Speaking With Your Readers Is Always Useful
One of the values of being on vacation around friends is that the age of kids you are around gets shuffled. At home in the suburbs, school and activities dominate so much that I mainly meet kids similar in age to mine — with a sprinkling of older and younger siblings here and there. That means I rarely speak with local teenagers. But here we are among families that we know through a lattice of friendships, and thus there are more teenagers. A couple of months ago we attended the bas mitzvah of one girl who is 12, not quite a teenager but very close, and quite smart. In fact it was the very best such event I have ever attended (including my own bat mitzvah about which I will write some other time). And that is because rather than reciting some better or worse speech (as one generally hears) she actually conducted a discussion with us, the audience, about the meaning of the portion of the Torah she had studied. There was a real exchange of beliefs, and she showed her maturity by being able to officiate at the ebb and flow of views.
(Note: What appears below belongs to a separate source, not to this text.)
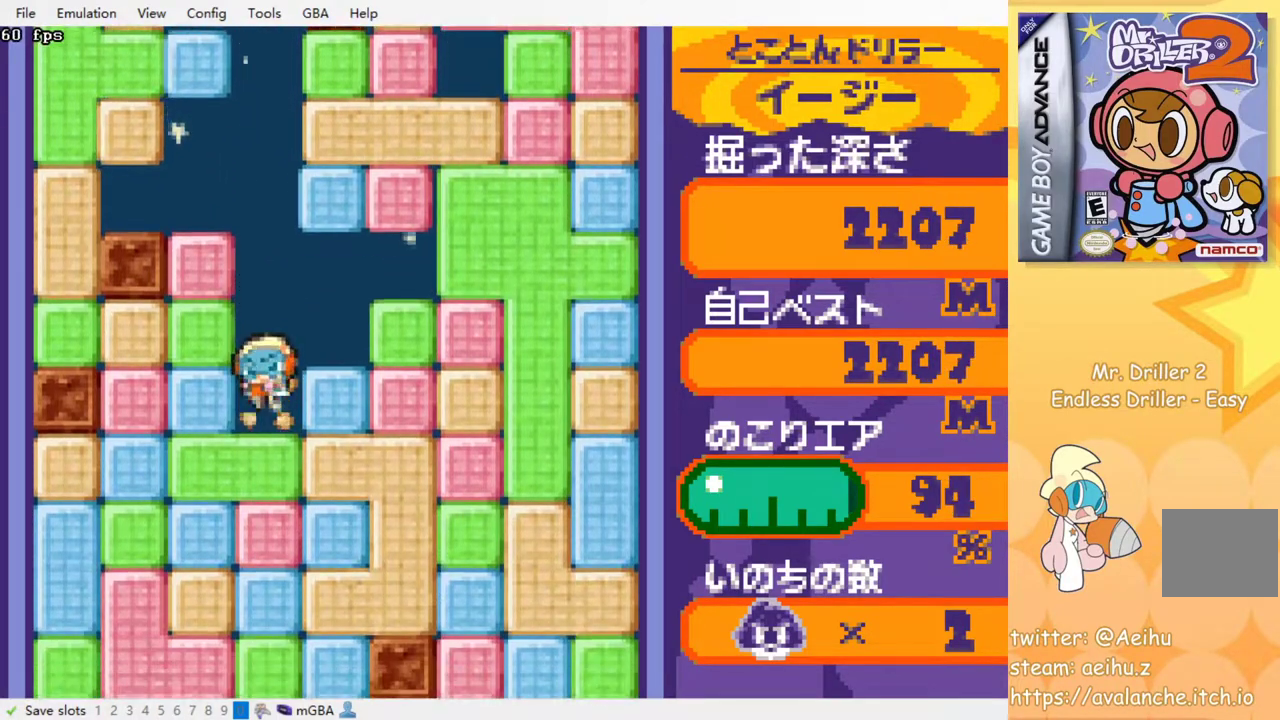
{"buttons": [], "events": [[33, "SQUARE", "up"], [117, "SQUARE", "down"], [183, "SQUARE", "up"], [250, "SQUARE", "down"], [333, "SQUARE", "up"], [417, "SQUARE", "down"], [500, "SQUARE", "up"]]}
So here I was sitting with this bright, alert, 7th grader and I asked her what she knew about Joe McCarthy — nothing; about Communism — was that related to the Cultural Revolution, she asked. I probed a bit and soon realized that she had read Red Scarf Girl in class. Communism, thus, was this bad thing in China that had something to do with the Cultural Revolution. This response put the whole matter of context for a book on McCarthyism in a new light. I realized that it is not merely the particular facts about Joe, or the specific Cold War environment in which he came to power, that kids needed to know. Rather it is the entire weight and meaning of the idea of Communism itself. I realized that, to my readers, the Free World vs Iron Curtain issue is like talking about the iconoclastic movement in Byzantium — of great importance to scholars, entirely invisible to the average readers.
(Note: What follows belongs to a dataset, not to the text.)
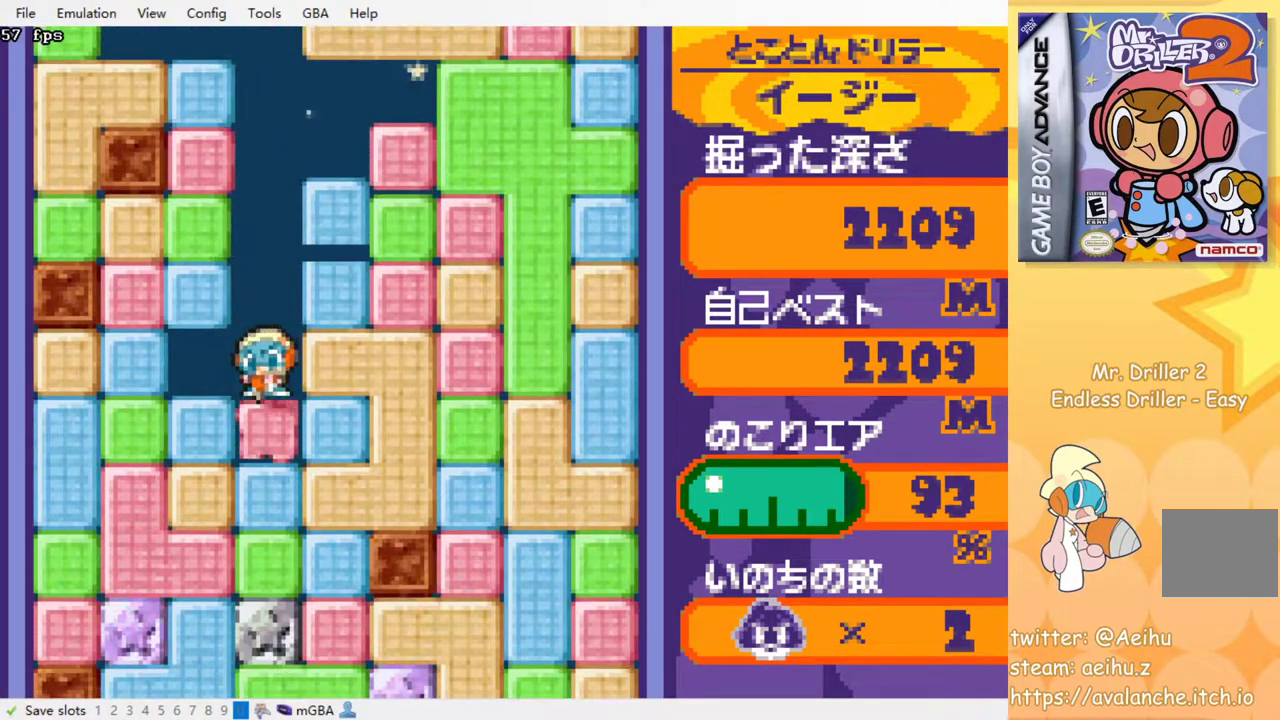
{"buttons": [], "events": [[67, "SQUARE", "down"], [150, "SQUARE", "up"], [217, "SQUARE", "down"], [333, "SQUARE", "up"], [400, "SQUARE", "down"], [467, "SQUARE", "up"]]}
I realized that, for adults, writing about McCarthy and McCarthyism is a matter of reminding them of issues and experiences they half know already — providing some new insight that illuminates what is dimly known. For adults the problem is to create any identification, any attachment, at all. And then, having established a field of interest, to begin to fill in the specifics.
One more valuable lesson this smart young woman taught me.